Classic career strategy is Ready, Aim, Fire. Ready is mental, introspective (e.g. pondering “what am I passionate about?”). Aim refers to crafting a long-term career plan. Fire means executing on the plan. Ready-aim-fire (and then retire) no longer works. You can’t plan your life or career like you used to. These days, the better approach is almost ready-aim-fire-aim-fire-aim-fire. Entrepreneurial career strategy involves learning while going, executing while planning, finishing while starting, aiming while firing. There are no clear start and finish points; no designated “ready” or “set” phase followed by a “go” phase. Still, despite the need for constant recalibration, you can be disciplined about how where you choose to direct your energies and how you choose to adapt to unpredictable changes.

Old: Be Loyal to Your Employer and They’ll Be Loyal to You
New: The Employer-Employee Pact is Over; Extend Loyalty to Your Network

LeBron James grew up in Ohio. He married his high school sweetheart from Akron. The Cleveland Cavaliers picked him first in the 2003 NBA draft. A couple years later, LeBron James was widely viewed as the greatest basketball player alive. In Ohio, he was God. (A giant billboard in Cleveland with his photo was headlined, “We Are All Witnesses.”) Yet even as he racked up accolades, the one thing he wanted more than any other–an NBA Championship–eluded him. In mid-2010 LeBron James announced that he was leaving Ohio. He said he was taking his talents to the Miami Heat, a team with a stronger supporting cast, because he wanted to “win now and in the future.” Ohio fans felt betrayed. Sure, he was technically a free agent. But what about loyalty? What about roots? To LeBron, a better career opportunity meant more than his loyalty to Cleveland. While this was a case of a superstar athlete abandoning his team and city, teams have initiated break-ups just as often. The New York Knicks traded away NBA-great Patrick Ewing, even though he had played a record 1,039 games in a Knick uniform.
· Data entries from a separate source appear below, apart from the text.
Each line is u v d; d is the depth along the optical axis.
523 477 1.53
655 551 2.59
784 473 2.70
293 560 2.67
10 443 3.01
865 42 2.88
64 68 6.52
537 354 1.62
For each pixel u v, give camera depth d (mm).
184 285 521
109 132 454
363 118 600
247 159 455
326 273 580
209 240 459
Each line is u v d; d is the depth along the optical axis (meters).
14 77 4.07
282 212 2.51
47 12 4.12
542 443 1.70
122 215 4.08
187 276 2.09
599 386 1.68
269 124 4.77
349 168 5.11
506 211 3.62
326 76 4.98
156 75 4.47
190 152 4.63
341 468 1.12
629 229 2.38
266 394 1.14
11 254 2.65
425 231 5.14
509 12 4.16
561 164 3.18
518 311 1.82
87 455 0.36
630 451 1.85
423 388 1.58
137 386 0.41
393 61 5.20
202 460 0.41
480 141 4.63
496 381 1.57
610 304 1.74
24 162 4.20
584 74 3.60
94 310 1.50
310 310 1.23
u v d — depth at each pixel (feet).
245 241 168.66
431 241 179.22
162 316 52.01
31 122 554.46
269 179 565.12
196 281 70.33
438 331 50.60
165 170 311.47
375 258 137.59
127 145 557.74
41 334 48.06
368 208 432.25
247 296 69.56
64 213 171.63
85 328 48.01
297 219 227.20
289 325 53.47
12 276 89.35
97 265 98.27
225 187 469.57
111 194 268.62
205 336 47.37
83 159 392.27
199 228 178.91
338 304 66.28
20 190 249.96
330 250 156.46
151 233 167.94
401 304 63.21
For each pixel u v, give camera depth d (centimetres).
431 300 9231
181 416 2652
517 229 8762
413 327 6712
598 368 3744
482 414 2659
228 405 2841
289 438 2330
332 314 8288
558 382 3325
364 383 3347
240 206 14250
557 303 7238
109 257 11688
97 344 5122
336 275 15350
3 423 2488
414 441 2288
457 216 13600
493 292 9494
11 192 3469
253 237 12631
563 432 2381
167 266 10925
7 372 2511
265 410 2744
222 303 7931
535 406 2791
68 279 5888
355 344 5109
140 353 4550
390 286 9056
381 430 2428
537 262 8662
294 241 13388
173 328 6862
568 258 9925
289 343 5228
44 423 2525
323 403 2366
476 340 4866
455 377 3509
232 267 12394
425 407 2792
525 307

Today, every young, talented professional is like LeBron. There used to be a long-term economic and psychological pact between the employee and employer–the mutual expectation that a job within the “family” culture of corporations like Ford or IBM guaranteed lifetime employment (and generous benefits once you retired). It’s been replaced by a performance-based, one-day contract that’s perpetually up for renewal by both employee and employer. If you want to keep working at a company, you have to prove your worth–or else they’ll show you to the door. These are competitive times. An organization can’t afford deadweight, regardless of a person’s seniority, loyalty, or prior competency. By the same token, if you are valuable and a company wants to keep you as an employee, it has to earn your loyalty: it has to offer a competitive salary, engaging opportunities, meaningful work–or else you’ll head to the door.

Old: Network Your Way to the Top
New: Build a Network of Allies and Looser Connections

Because loyalty is no longer flowing vertically from you to your employer and vice versa, direct your loyalty horizontally, as Dan Pink suggests, to your professional network–to friends, current and former colleagues, and allies who may work in different companies or industries. Those are the people with whom you want to maintain authentic lifelong connections even as you move from company to company.

We’re all now cynical about “networking.” Yet, despite our cynicism about networking in a self-serving, “what can you do for my career” sense, online social networks are huge. And one’s professional network still matters more than almost anything else. Building a valuable network of allies and weak ties is a different project than classic networking.

Old: It’s Not What You Know, It’s Who You Know
New: The What-You-Know Comes From the Who-You-Know

When knowledge and information were scarce, you could distinguish yourself on the “what you know”–the knowledge and information you had in your head. When knowledge and information became abundant and free, business gurus re-emphasized the “who you know.” Anybody can Google information, they said, yet not everybody can have a vibrant network of relationships. In reality, both information and relationships matter, and they work in tandem. That’s because some important knowledge and information resides not on the internet but in the heads of the people you know. For example an experienced business veteran who knows the company you work for may be the best person to offer subjective insight on a financial dilemma (e.g. “How should I respond to the latest bid?”). Or a colleague at work may be the only person who could advise you on negotiating with your boss over a disputed point. People are frequently better founts of career intelligence than objective, static information sources.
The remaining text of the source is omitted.